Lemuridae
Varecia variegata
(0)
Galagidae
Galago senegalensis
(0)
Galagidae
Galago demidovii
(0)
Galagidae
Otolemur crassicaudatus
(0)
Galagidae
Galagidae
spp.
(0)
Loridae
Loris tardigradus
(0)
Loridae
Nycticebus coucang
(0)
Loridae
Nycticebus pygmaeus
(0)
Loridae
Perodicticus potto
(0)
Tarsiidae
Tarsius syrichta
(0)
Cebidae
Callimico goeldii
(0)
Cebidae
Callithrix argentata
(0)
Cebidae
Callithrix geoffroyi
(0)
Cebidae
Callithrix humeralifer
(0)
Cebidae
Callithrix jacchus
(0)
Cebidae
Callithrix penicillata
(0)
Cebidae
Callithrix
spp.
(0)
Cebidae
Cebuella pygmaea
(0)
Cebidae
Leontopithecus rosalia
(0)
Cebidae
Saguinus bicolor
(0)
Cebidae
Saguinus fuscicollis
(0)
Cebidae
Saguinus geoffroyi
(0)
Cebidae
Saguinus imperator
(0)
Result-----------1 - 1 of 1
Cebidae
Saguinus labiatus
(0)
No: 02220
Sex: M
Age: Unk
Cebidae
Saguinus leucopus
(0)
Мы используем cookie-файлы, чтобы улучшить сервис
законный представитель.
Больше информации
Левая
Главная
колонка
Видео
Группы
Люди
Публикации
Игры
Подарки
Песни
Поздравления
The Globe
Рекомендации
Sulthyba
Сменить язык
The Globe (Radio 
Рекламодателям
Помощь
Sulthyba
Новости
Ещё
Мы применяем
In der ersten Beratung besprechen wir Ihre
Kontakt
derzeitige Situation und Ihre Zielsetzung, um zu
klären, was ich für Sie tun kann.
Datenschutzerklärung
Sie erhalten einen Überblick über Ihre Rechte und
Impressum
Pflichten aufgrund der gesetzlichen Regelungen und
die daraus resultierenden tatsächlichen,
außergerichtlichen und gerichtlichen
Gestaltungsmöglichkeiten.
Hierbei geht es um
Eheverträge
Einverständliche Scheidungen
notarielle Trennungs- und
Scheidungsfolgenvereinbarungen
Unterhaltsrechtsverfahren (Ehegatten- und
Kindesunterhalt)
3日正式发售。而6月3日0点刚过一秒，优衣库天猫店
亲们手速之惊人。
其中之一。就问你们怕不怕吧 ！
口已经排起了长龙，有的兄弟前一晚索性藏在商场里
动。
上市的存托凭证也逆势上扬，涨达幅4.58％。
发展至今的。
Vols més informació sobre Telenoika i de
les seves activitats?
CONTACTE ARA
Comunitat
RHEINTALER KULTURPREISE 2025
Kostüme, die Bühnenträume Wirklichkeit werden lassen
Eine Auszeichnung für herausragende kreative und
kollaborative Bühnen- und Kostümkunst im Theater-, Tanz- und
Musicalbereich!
※ ※ ※
** ACTION ITEM **
Search the records for lines holding the word "Nycticebus", then copy each line you find.

** EXPECTED ANSWER **
Nycticebus coucang
Nycticebus pygmaeus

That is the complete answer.